# Usb replaced, not working



## Blasirl (Mar 31, 2015)

I don't know if this number is still valid, but i found this on another forum: The GM Infotainment team can be reached at 855-478-7767. The hours of operation are 8:00am to 10:00pm EST, and they are open seven days a week.




https://my.chevrolet.com/content/dam/gmownercenter/gmna/dynamic/manuals/2014/chevrolet/cruze/2k14cruze_info2ndprint.pdf


----------



## Mattmiller75 (Jul 3, 2020)

Thank you, I'll contact them about it,appreciate the info


----------



## Chelovekpauk (Aug 7, 2021)

Mattmiller75 said:


> So my factory usb port that I use to connect my music on my phone to the stereo got a bent pin.so I ordered a genuine gm replacement usb port.just pulled the old one out, checked the fuses, they were fine, and plugged in the new one.doesnt work.it charges my phone, but the usb option on the computer screen on the dashboard wont let me select it.tried an android and an iPhone.i did a gm global reset by disconnecting battery, connecting pos and neg cables to drain remai I g power in computer for a full 15min, then reconnected it, nothing. Any idea before i send the part back?


Hi, you found a solution to this problem, i have same problem. Usb charge my phone but not connection with monitor, and Bluetooth connenction lost sometime.


----------



## Cruzifer Skunk (Oct 30, 2021)

Did you find a solution for this problem yet?


----------



## Blasirl (Mar 31, 2015)

Cruzifer Skunk said:


> Did you find a solution for this problem yet?


Welcome Aboard!

The OP has not been online here since the day after he posted this. Better off starting your own thread.

Don't forget to introduce yourself and your cruze here.


----------

Request A
Please condense the paragraph of the forum thread that begins "I don't know if this number" into a short list that keeps its main facts.
Request B
From the forum thread, write out again the part that opens with the words containing "Thank you, I'll" and closes with "the part back?", changing "fuses" to "relays".

Records drawn from a data collection:
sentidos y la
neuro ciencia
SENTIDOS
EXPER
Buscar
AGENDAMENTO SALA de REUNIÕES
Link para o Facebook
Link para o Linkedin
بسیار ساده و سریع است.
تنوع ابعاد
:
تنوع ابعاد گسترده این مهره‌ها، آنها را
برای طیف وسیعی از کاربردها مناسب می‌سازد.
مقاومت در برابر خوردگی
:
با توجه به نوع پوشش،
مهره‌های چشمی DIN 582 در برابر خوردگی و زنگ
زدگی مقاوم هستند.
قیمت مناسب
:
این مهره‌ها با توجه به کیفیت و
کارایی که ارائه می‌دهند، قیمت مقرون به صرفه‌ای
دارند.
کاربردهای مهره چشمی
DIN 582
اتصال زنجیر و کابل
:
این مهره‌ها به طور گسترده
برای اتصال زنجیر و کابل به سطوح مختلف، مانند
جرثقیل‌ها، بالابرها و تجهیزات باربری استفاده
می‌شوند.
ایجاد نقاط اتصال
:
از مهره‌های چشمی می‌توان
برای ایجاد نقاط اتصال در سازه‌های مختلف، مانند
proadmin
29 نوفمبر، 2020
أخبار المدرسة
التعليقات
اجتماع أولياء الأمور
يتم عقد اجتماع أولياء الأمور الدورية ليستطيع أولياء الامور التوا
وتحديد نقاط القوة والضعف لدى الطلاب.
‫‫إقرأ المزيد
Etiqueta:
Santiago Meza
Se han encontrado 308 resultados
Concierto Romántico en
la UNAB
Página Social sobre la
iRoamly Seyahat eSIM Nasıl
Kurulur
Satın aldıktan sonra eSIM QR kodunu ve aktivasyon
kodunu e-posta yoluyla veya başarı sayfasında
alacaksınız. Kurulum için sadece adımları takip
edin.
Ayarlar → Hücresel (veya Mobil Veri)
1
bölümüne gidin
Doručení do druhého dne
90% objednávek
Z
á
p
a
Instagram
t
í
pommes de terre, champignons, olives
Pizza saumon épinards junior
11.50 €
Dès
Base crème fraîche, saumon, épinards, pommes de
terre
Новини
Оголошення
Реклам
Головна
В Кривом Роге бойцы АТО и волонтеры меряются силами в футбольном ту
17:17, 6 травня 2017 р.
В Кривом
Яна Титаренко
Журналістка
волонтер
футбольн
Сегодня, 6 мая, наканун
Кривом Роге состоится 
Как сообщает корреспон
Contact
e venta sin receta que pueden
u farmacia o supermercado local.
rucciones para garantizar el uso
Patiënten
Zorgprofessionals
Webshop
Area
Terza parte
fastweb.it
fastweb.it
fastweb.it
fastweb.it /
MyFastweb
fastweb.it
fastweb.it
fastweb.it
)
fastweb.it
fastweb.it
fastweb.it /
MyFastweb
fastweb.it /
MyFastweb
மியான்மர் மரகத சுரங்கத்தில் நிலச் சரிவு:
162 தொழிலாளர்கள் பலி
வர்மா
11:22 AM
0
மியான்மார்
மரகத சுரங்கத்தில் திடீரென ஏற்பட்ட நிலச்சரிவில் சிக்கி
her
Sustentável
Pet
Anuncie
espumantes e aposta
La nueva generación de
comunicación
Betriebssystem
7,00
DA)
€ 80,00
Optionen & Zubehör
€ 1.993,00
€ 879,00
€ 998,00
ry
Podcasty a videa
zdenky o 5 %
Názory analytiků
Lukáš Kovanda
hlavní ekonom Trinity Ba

Written response A
- The poster found this number on another forum and is unsure whether it is still valid.
- The GM Infotainment team can be reached at 855-478-7767.
- Hours are 8:00am to 10:00pm EST, seven days a week.

Written response B
Thank you, I'll contact them about it,appreciate the info


----------



## Chelovekpauk (Aug 7, 2021)

Mattmiller75 said:


> So my factory usb port that I use to connect my music on my phone to the stereo got a bent pin.so I ordered a genuine gm replacement usb port.just pulled the old one out, checked the relays, they were fine, and plugged in the new one.doesnt work.it charges my phone, but the usb option on the computer screen on the dashboard wont let me select it.tried an android and an iPhone.i did a gm global reset by disconnecting battery, connecting pos and neg cables to drain remai I g power in computer for a full 15min, then reconnected it, nothing. Any idea before i send the part back?